Before I would assume the latest release is always for 3.x. That makes sense in most situations, since the developer usually makes updates to 3.x, not 2.x now.

But now I've come up with a smarter approach: check "target_commitish" in the json returned by GitHub API.
This field shows which branch the release comes from.
See the json at https://api.github.com/repos/jeetee/MuseScore_TempoChanges/releases.
Assuming the publishing rules like putting 2.x qml files in "2.x" branch and 3.x qml files in "master", we can easily check which release corresponds to 3.x.

Here are my thoughts on using QWebEngineView vs. hard-coded interfaces for the plugin store. (@peterjonas asked it and I post my answer here.)

  • One advantage of QtWebEngine is that, it shows the HTML table directly, which is more robust than the hard-coded Qt table, and won't be easily affected by potential HTML style changes, like changing the sequence of table columns...

    But the store is displaying not just the original table, but also each plugin's status, and needs to expose interfaces to let users manipulate them.
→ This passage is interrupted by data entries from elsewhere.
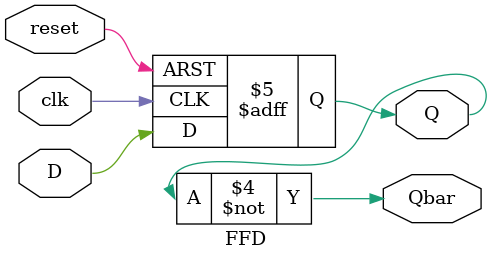
<source format=v>
`timescale 1ns / 1ps
module FFD(
	input clk, reset, D,
	output reg Q, 
	output Qbar
    );
always @(negedge clk, negedge reset)
	if (~reset)
		Q <= 0;
	else if (~clk)
		Q <= D;
assign Qbar = ~Q;
endmodule

</source>
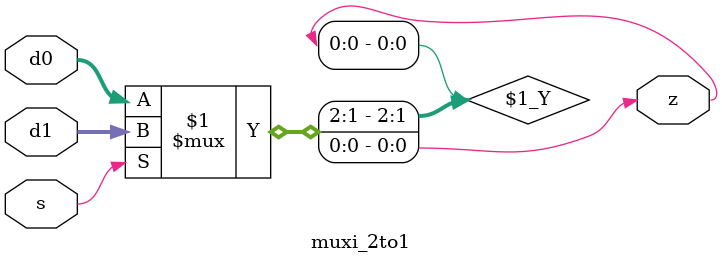
<source format=v>
`timescale 1ns / 1ps


module muxi_2to1(s, d0, d1, z);

input s;
input[2:0] d0;
input[2:0] d1;
output z;

assign z = s ? d1 : d0;
endmodule
</source>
Then the HTML table would be customized and be added with HTML buttons, and we need to find a way to detect users' actions in HTML(like clicking buttons) and trigger native C++ codes. It seems to involve more work to do in general...

    Meanwhile, as mentioned in "Implementation Overview", the crawler currently used is not hard to write and at least for now, I find it works fine enough, too.

    So as a conclusion, I prefer the Qt table interfaces for now, but different ideas are always welcomed:)

  • Another potential usage of QtWebEngine is that, it may be possible for users to preview the plugin's description directly in MuseScore by displaying the detail page.
    Generally, I don't think it's a good idea to let this project work like a mini browser in MuseScore...
    But it seems really plausible to only fetch the description body in the plugin detail page(a div element in HTML, you can find it by searching field field--name-body in that page, after pressing F12), and display this partial HTML via QWebEngine somewhere in the store tab.